Serão também exibidos alguns filmes-chave do fundo histórico dos anos 1970, produzidos pelo coletivo Video Out, formado por Carole Roussopoulos e seu parceiro intelectual e companheiro Paul Roussopoulos, que mostram o interesse de ambos pelos mais diversos movimentos sociais que lhe são contemporâneos: o combate dos Panteras Negras (Genet parle d’Angela Davis) ou a emergência do movimento gay e lésbico na França (A FHAR – Frente Homossexual de Ação Revolucionária). E outros raros filmes de Carole já produzidos nos anos 1980 e 90, que prolongam seu gesto de escuta atenta e receptiva aos diversos tipos de vivências, como Profissão: ostreicultora e As trabalhadoras do mar, ou ainda um sensível retrato de um hospital que acolhe e cuida de pessoas em situação de rua (Os homens invisíveis).

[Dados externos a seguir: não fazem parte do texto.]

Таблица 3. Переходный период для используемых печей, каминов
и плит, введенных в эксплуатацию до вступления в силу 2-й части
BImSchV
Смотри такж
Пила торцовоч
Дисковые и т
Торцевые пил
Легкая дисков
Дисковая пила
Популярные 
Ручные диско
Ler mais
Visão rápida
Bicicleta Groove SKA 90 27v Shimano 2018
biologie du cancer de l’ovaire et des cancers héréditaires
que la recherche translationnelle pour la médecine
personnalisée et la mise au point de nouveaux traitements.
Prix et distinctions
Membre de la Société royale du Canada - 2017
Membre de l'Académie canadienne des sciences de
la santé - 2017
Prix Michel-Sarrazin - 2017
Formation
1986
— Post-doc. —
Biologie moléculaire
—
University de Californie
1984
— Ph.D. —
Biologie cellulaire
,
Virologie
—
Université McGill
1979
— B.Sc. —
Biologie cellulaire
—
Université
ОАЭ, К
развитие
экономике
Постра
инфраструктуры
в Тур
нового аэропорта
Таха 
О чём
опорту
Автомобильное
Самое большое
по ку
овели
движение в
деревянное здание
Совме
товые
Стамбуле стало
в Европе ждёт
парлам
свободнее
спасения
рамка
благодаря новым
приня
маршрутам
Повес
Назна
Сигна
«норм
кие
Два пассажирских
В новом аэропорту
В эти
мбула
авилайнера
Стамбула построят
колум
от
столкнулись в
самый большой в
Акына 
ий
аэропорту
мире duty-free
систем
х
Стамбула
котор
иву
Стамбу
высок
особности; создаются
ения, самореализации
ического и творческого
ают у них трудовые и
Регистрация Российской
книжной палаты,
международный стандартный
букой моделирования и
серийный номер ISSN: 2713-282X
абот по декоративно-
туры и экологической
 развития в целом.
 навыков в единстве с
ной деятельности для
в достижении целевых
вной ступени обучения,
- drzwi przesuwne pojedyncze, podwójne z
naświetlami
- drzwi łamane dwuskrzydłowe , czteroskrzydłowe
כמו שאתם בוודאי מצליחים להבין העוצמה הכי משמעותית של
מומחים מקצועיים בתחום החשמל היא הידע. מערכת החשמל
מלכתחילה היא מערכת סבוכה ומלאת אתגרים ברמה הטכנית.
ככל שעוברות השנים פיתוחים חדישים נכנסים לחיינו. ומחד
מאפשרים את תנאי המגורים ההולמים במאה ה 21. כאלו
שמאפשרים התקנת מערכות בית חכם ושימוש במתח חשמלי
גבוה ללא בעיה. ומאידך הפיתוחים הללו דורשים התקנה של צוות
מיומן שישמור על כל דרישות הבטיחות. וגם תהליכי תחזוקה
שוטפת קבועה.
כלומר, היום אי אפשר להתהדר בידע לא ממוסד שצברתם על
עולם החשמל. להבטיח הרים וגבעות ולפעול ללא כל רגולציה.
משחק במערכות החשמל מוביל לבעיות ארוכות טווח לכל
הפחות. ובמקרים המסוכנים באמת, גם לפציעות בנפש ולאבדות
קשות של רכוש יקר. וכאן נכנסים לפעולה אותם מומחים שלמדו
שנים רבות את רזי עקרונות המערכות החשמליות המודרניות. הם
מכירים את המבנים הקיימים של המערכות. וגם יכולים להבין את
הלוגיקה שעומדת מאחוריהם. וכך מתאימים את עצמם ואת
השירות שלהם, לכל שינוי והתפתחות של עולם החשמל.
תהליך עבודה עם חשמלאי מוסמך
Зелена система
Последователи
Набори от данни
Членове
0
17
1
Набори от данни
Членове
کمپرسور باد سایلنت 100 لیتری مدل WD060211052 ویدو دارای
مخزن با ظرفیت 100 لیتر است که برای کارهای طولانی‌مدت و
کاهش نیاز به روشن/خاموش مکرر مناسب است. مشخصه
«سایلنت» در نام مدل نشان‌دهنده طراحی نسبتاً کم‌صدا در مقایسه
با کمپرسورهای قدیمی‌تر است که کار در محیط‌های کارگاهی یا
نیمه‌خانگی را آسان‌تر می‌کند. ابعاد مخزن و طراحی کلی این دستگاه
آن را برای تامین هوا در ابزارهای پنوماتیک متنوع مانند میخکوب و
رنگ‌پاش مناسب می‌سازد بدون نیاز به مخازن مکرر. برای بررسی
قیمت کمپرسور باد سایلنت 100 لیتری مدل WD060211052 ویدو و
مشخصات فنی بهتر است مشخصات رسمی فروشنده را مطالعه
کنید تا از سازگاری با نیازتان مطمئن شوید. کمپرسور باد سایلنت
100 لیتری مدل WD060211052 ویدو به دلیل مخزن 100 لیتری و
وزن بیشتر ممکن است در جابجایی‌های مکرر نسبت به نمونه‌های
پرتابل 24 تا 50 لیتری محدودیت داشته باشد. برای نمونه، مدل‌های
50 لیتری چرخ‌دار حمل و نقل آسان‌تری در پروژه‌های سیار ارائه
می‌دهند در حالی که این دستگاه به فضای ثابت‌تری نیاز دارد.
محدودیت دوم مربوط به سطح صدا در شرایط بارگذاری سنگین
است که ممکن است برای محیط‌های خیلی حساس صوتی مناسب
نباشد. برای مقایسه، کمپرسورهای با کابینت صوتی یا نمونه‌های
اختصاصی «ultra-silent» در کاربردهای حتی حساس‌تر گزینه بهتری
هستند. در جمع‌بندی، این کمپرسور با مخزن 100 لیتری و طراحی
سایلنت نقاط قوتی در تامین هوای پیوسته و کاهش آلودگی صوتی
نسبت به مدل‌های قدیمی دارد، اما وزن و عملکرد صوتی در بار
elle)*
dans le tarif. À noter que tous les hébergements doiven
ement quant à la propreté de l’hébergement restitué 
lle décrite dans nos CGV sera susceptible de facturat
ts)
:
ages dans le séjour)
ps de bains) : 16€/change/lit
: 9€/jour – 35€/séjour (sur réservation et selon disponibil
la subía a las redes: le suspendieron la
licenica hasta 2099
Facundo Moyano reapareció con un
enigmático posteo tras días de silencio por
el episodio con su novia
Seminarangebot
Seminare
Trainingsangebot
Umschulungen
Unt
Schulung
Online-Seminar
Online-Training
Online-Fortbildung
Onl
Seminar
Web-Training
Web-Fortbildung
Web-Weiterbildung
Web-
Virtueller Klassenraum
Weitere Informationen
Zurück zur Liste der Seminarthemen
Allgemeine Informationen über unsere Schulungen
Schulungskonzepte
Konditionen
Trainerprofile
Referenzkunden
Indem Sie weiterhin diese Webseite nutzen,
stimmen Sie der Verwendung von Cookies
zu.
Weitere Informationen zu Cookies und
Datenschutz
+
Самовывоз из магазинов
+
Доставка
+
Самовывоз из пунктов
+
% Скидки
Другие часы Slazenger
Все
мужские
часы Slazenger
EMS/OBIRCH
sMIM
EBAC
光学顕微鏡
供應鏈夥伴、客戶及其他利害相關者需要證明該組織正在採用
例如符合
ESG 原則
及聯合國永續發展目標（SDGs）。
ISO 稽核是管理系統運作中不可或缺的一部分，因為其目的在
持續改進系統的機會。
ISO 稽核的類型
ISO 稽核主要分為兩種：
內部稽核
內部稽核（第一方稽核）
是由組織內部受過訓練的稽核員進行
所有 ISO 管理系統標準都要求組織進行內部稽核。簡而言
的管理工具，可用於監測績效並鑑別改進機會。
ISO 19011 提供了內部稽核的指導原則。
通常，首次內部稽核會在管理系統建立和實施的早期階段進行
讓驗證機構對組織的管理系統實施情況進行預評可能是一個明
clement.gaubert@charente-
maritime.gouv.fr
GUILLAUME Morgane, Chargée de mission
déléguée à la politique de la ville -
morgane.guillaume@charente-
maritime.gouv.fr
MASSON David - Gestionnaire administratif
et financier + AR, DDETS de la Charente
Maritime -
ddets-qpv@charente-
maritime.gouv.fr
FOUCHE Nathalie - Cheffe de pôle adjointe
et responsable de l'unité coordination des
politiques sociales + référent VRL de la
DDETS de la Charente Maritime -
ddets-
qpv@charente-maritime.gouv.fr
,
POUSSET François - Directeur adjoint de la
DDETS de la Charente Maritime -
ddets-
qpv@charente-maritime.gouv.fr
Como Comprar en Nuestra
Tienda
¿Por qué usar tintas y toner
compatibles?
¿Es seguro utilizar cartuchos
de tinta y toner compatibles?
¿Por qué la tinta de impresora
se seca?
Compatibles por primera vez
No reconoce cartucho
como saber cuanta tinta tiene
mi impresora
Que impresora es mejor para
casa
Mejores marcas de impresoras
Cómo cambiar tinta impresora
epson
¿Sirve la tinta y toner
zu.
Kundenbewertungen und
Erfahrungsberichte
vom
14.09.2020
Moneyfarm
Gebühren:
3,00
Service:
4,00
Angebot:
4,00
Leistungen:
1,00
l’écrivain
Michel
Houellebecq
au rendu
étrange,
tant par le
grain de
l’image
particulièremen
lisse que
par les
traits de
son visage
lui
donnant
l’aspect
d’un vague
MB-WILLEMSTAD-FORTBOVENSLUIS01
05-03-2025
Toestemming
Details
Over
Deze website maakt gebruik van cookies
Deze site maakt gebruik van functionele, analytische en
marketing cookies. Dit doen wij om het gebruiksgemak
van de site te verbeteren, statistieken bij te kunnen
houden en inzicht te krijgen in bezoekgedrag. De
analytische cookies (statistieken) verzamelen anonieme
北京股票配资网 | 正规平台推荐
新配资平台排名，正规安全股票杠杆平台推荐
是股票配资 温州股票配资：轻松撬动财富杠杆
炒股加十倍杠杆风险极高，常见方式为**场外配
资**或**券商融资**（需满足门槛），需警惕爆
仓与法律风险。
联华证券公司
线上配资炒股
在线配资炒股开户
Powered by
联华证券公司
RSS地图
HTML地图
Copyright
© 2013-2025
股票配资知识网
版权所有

Nos filmes propostos, o registro de testemunhos e vivências é consciente de sua importância para a transmissão da luta e da história feministas. Seja através de práticas de contrainformação bem-humoradas ou de vídeos institucionais, são obras que atuam como ponto de partida para o aprofundamento dos debates aos quais se propõem, não como um fim em si mesmas. A exibição dessas, que nada mais é do que uma continuidade da preservação dessas memórias, permite a descobertas das intersecções com o tempo presente, sem perder de vista seu contexto histórico. Conservar, no entendimento do Centro Audiovisual Simone de Beauvoir, é um verbo vivo e emancipatório por excelência.

 


 

Gostaria de agradecer à programadora Andrea Cals, por ter organizado a mostra Século XXI: mulheres, ação, que trouxe em 2018 a arquivista e ativista feminista e LGBT Nicole Fernández Ferrer (então diretora do Centro Audiovisual Simone de Beauvoir e atualmente sua copresidente) e alguns dos filmes aqui propostos ao Brasil, incluindo uma passagem dessa programação pelo IMS Paulista. Para muitas, inclusive para mim, foi um primeiro encontro com essas obras e com as práticas desse arquivo, descoberta que foi fundamental para a realização desta mostra em 2023.